Grabsteine wurden in der Regel am ersten Jahr nach dem Tode ausgegeben. Ihre Symbolik bezieht sich auf das Geschlecht der Verstorbenen, Aktivitäten und seine Frömmigkeit. Zum Beispiel sind die Kerzen in den Leuchter, manchmal gebrochen, nur auf den Grabsteinen der Frauen; gerade weil Frau am Freitag Abend Kerzen für den Sabbat anzündet. Das Buch oder Bücher auf einem Regal, symbolisieren dass der Verstorbene ein Rabbiner, Schreiber, oder Lehrer in einer Synagoge war. Die Hände in einer charakteristischen Geste des Segens symbolisieren einen Nachkommen des biblischen Familie Kohen, oder Priester. Das Bild eines Löwen ist das Symbol der Leviten, die den Glauben verbreiten und verteidigen, das Reh ist ein Symbol für den Stamm Naphtali, die Krone auf den Grabsteinen symbolisiert die eheliche Liebe.

Jüdische Inschriften unterscheiden sich erheblich von denen auf den Gräbern der Christen. Sie sprechen vor allem vom Trauer und der Leere, beschreiben das Leben und Charakter eines Verstorbenen.

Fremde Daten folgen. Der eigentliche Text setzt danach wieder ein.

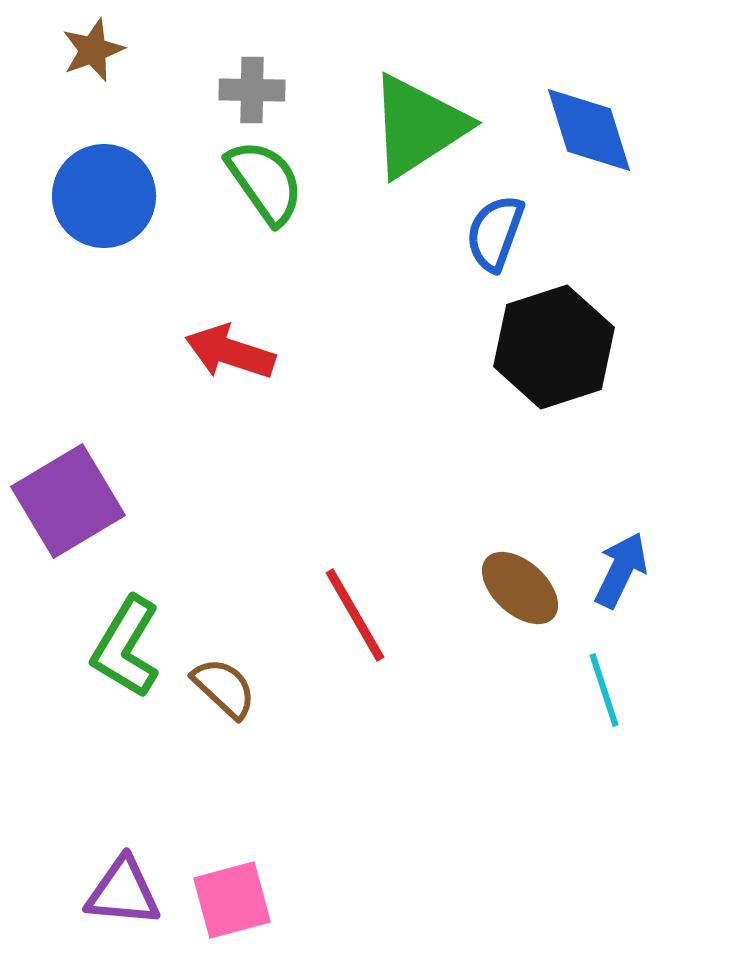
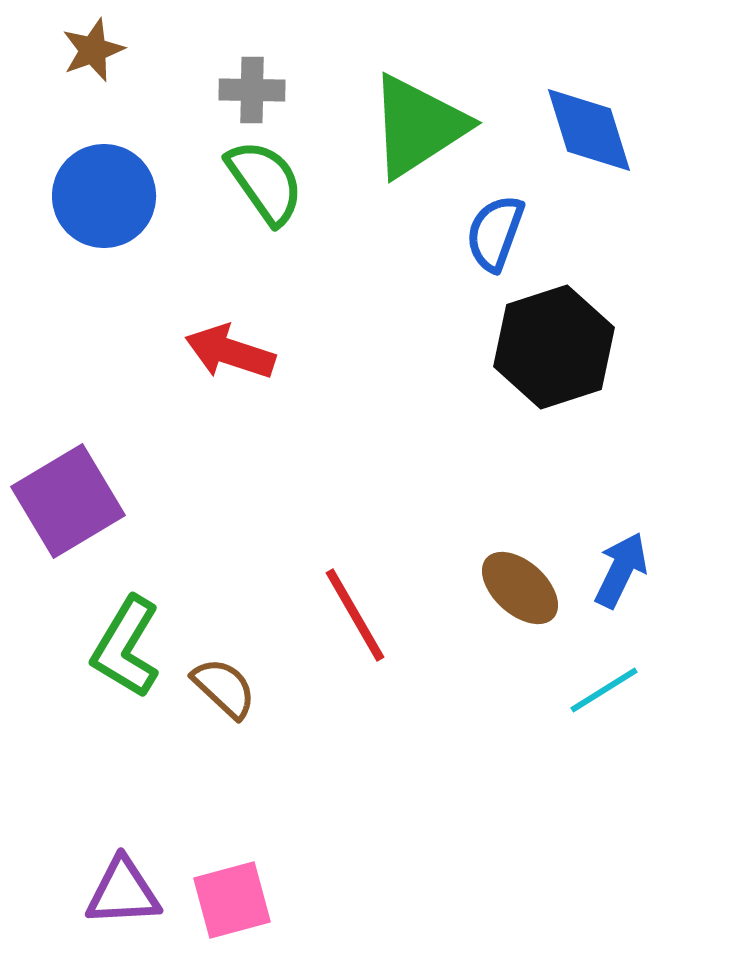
cyan line: rotated 76 degrees clockwise
purple triangle: rotated 8 degrees counterclockwise
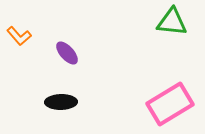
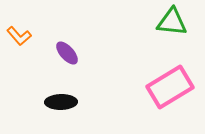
pink rectangle: moved 17 px up
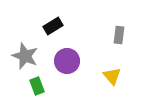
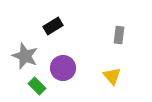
purple circle: moved 4 px left, 7 px down
green rectangle: rotated 24 degrees counterclockwise
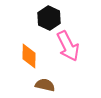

Ihre Einzigartigkeit unterstreicht auch die hebräische Sprache, die für polnische Juden nur die Sprache des Gebets war. Unter den Szydlowiecer Grabsteinen gibt es keine zwei die gleich sind. Sie sind das Zeugnis der Kunst der lokalen Steinmetzen. Szydłowiecer Friedhof wird von vielen Nachkommen derer hier begrabenen Juden besuchte, darunter von Chassidim – der Anhänger des Rabbiner Zadik, der im vor kurzer Zeit gebauten Ohel ruht.